The method accurately simulates how heat flows on the object while revealing its structure and distinguishing unique points needed for segmentation by computing the "heat mean signature." Knowing the heat mean signature allows a computer to determine the center of each segment, assign a "weight" to specific segments and then define the overall shape of the object.
"Being able to assign a weight to segments is critical because certain points are more important than others in terms of understanding a shape," Ramani said. "The tip of the nose is more important than other points on the nose, for example, to properly perceive the shape of the nose or face, and the tips of the fingers are more important than many other points for perceiving a hand."
In temperature distribution, heat flow is used to determine a signature, or histogram, of the entire object.
"A histogram is a two-dimensional mapping of a three-dimensional shape," Ramani said. "So, no matter how a dog bends or twists, it gives you the same signature."

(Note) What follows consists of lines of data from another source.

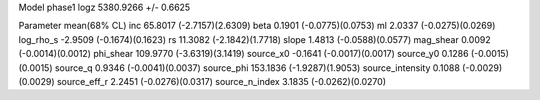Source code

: Model phase1
logz            5380.9266 +/- 0.6625

Parameter            mean(68% CL)
inc                  65.8017 (-2.7157)(2.6309)
beta                 0.1901 (-0.0775)(0.0753)
ml                   2.0337 (-0.0275)(0.0269)
log_rho_s            -2.9509 (-0.1674)(0.1623)
rs                   11.3082 (-2.1842)(1.7718)
slope                1.4813 (-0.0588)(0.0577)
mag_shear            0.0092 (-0.0014)(0.0012)
phi_shear            109.9770 (-3.6319)(3.1419)
source_x0            -0.1641 (-0.0017)(0.0017)
source_y0            0.1286 (-0.0015)(0.0015)
source_q             0.9346 (-0.0041)(0.0037)
source_phi           153.1836 (-1.9287)(1.9053)
source_intensity     0.1088 (-0.0029)(0.0029)
source_eff_r         2.2451 (-0.0276)(0.0317)
source_n_index       3.1835 (-0.0262)(0.0270)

The temperature distribution technique also uses a triangle mesh to perceive 3-D shapes. Both techniques, which could be combined in the same system, require modest computer power and recognize shapes quickly, he said.
"It's very efficient and very compact because you're just using a two-dimensional histogram," Ramani said. "Heat propagation in a mesh happens very fast because the mathematics of matrix computations can be done very quickly and well."
The researchers tested their method on certain complex shapes, including hands, the human form or a centaur, a mythical half-human, half-horse creature.
3-D mesh segmentation is a fundamental low-level task with applications in areas as diverse as computer vision, computer-aided design, bio-informatics, and 3-D medical imaging. A perceptually consistent mesh segmentation (PCMS), as defined in this paper is one that satisfies 1) invariance to isometric transformation of the underlying surface, 2) robust to the perturbations of the surface, 3) robustness to numerical noise on the surface, and 4) close conformation to human perception. We exploit the intelligence of the heat as a global structure-aware message on a meshed surface and develop a robust PCMS scheme, called Heat-Mapping based on the heat kernel. There are three main steps in Heat-Mapping. First, the number of the segments is estimated based on the analysis of the behavior of the Laplacian spectrum. Second, the heat center, which is defined as the most representative vertex on each segment, is discovered by a proposed heat center hunting algorithm. Third, a heat center driven segmentation scheme reveals showing PCMS with high consistency towards human perception. Extensive experimental results on various types of models verify the performance of Heat-Mapping with respect to the consistent segmentation of articulated bodies, the topological changes, and various levels of numerical noise.